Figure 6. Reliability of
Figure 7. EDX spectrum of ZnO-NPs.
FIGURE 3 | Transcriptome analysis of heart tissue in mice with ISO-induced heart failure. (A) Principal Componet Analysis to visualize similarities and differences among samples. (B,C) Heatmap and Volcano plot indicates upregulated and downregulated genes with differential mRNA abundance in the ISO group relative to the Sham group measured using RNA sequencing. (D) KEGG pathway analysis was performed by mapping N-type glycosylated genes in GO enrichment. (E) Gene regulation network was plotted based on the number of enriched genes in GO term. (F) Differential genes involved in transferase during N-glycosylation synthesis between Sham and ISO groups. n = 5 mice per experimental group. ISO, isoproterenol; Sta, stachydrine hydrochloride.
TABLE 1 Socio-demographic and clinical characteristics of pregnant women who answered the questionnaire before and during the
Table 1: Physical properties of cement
------------------------------------------------------------------------
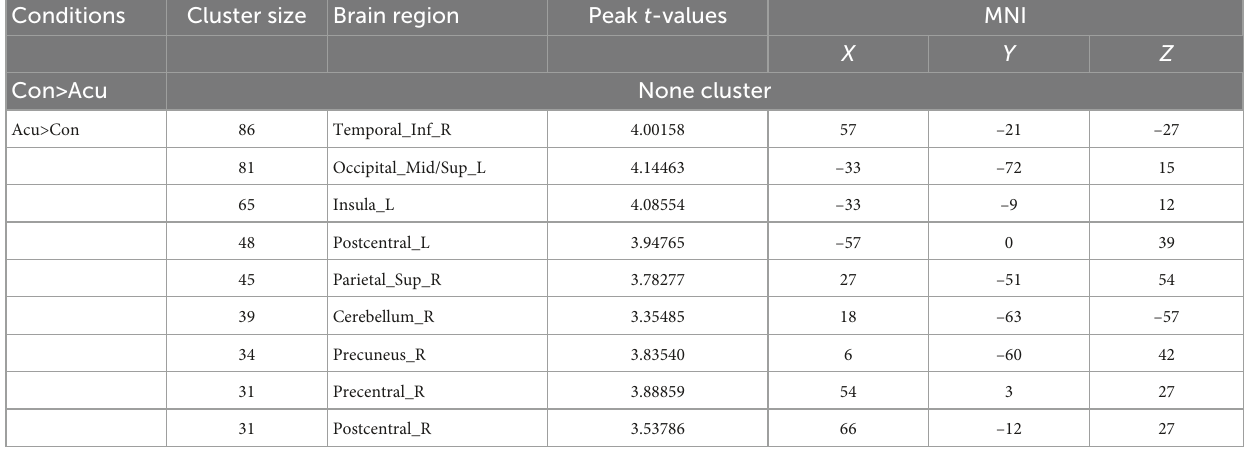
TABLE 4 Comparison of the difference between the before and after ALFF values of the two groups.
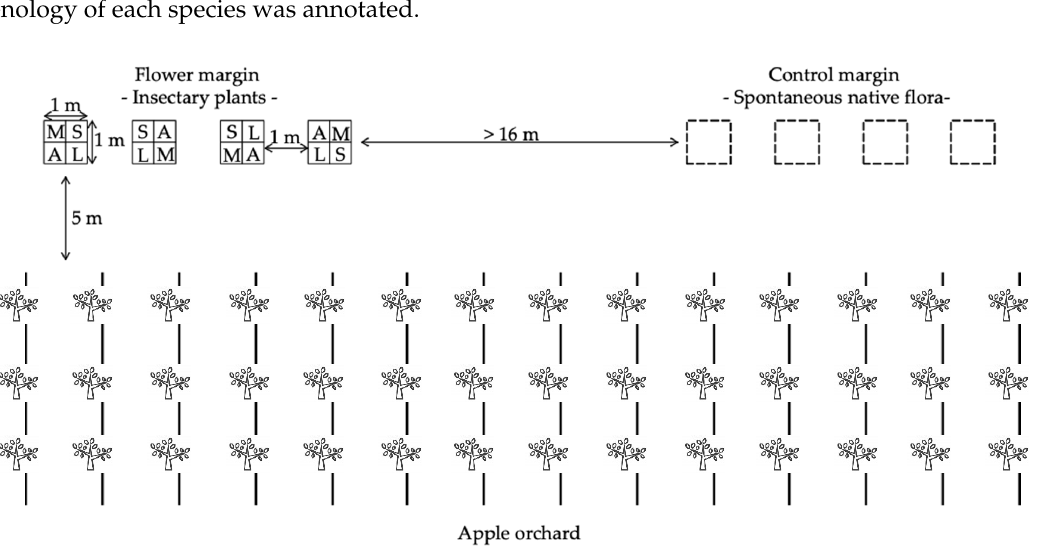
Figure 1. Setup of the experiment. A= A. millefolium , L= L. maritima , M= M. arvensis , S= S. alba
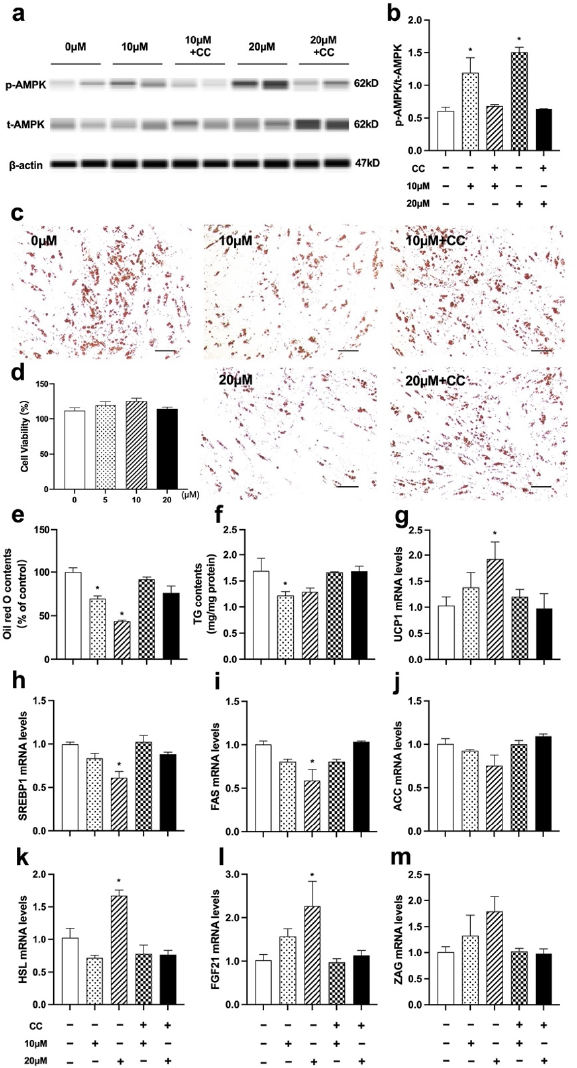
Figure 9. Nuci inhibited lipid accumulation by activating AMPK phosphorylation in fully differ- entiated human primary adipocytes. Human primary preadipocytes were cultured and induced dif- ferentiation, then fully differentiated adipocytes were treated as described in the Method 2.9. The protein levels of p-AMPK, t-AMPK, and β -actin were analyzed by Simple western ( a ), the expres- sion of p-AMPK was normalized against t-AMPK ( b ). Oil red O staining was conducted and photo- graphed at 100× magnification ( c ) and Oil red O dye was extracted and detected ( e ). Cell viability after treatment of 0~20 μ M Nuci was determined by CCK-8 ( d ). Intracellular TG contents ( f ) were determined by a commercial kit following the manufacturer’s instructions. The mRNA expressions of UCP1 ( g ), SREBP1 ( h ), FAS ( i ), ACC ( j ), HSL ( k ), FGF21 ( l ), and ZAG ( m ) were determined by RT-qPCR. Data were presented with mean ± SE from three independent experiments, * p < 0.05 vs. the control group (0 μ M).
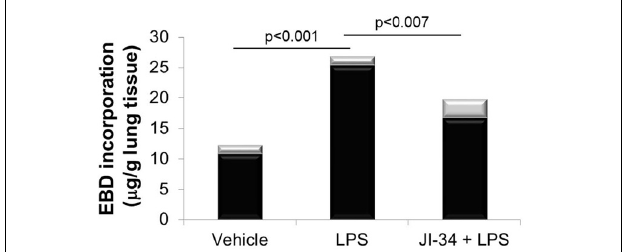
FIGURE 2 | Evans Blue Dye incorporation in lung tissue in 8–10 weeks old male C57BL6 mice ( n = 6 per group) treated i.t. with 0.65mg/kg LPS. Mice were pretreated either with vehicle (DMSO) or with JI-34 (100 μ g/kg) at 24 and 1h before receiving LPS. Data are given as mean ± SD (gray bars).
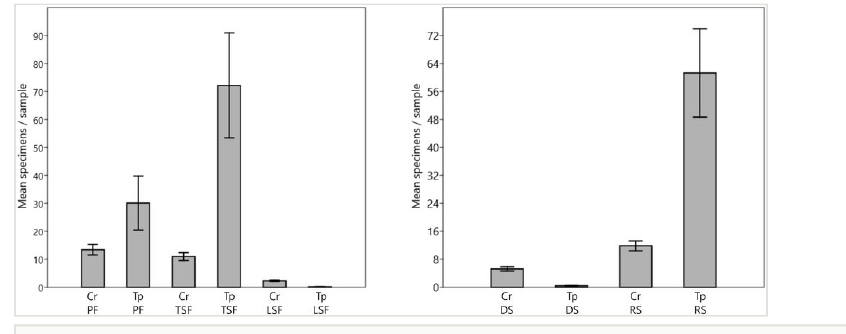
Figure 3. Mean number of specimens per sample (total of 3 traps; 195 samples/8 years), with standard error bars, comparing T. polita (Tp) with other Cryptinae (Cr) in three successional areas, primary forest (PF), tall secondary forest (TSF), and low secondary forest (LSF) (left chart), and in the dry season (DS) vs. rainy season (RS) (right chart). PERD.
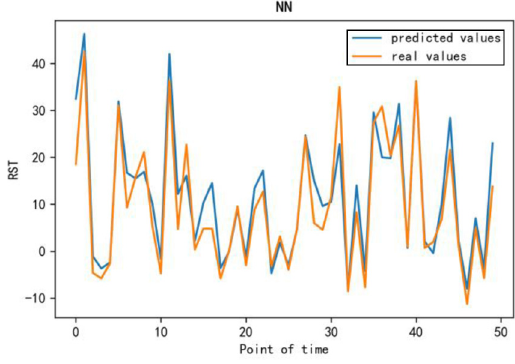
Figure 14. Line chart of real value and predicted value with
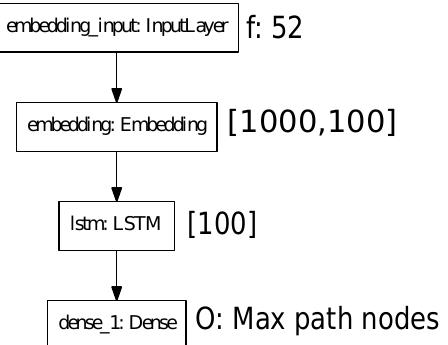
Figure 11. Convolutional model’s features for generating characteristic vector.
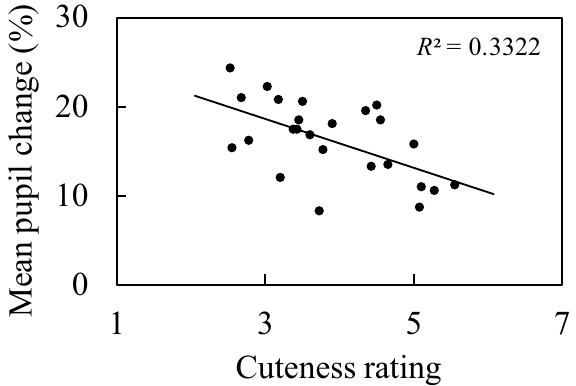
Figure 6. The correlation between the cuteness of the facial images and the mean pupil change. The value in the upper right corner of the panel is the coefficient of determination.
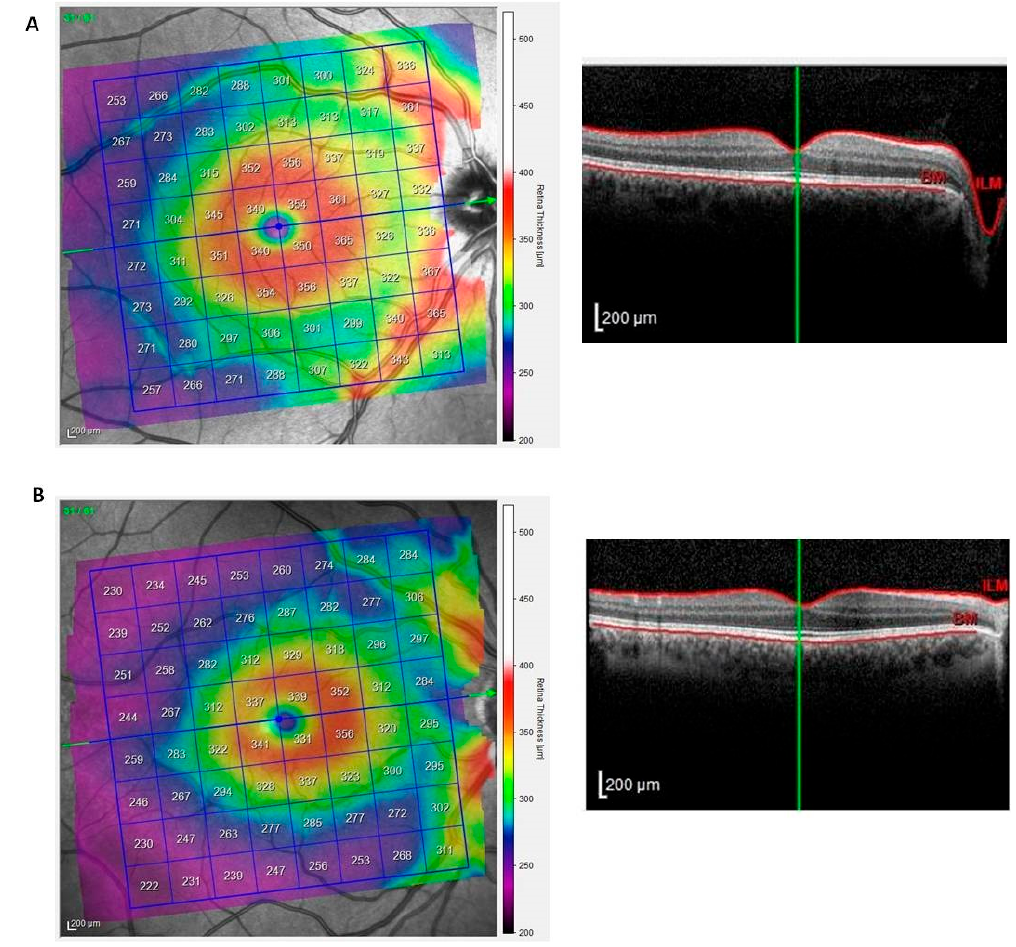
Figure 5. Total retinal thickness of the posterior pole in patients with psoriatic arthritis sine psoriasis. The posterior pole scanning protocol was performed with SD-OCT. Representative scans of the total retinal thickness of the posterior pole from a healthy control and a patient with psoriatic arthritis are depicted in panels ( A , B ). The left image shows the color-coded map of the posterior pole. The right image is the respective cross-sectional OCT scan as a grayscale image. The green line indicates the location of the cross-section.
------------------------------------------------------------------------
### What to work on
Please repeat the lines of the material above exactly, starting with the line that contains "Figure 1. Setup" and ending with the line that contains "FIGURE 2 | Evans". Leave the pictures out.

### The completed task
Figure 1. Setup of the experiment. A= A. millefolium , L= L. maritima , M= M. arvensis , S= S. alba
Figure 9. Nuci inhibited lipid accumulation by activating AMPK phosphorylation in fully differ- entiated human primary adipocytes. Human primary preadipocytes were cultured and induced dif- ferentiation, then fully differentiated adipocytes were treated as described in the Method 2.9. The protein levels of p-AMPK, t-AMPK, and β -actin were analyzed by Simple western ( a ), the expres- sion of p-AMPK was normalized against t-AMPK ( b ). Oil red O staining was conducted and photo- graphed at 100× magnification ( c ) and Oil red O dye was extracted and detected ( e ). Cell viability after treatment of 0~20 μ M Nuci was determined by CCK-8 ( d ). Intracellular TG contents ( f ) were determined by a commercial kit following the manufacturer’s instructions. The mRNA expressions of UCP1 ( g ), SREBP1 ( h ), FAS ( i ), ACC ( j ), HSL ( k ), FGF21 ( l ), and ZAG ( m ) were determined by RT-qPCR. Data were presented with mean ± SE from three independent experiments, * p < 0.05 vs. the control group (0 μ M).
FIGURE 2 | Evans Blue Dye incorporation in lung tissue in 8–10 weeks old male C57BL6 mice ( n = 6 per group) treated i.t. with 0.65mg/kg LPS. Mice were pretreated either with vehicle (DMSO) or with JI-34 (100 μ g/kg) at 24 and 1h before receiving LPS. Data are given as mean ± SD (gray bars).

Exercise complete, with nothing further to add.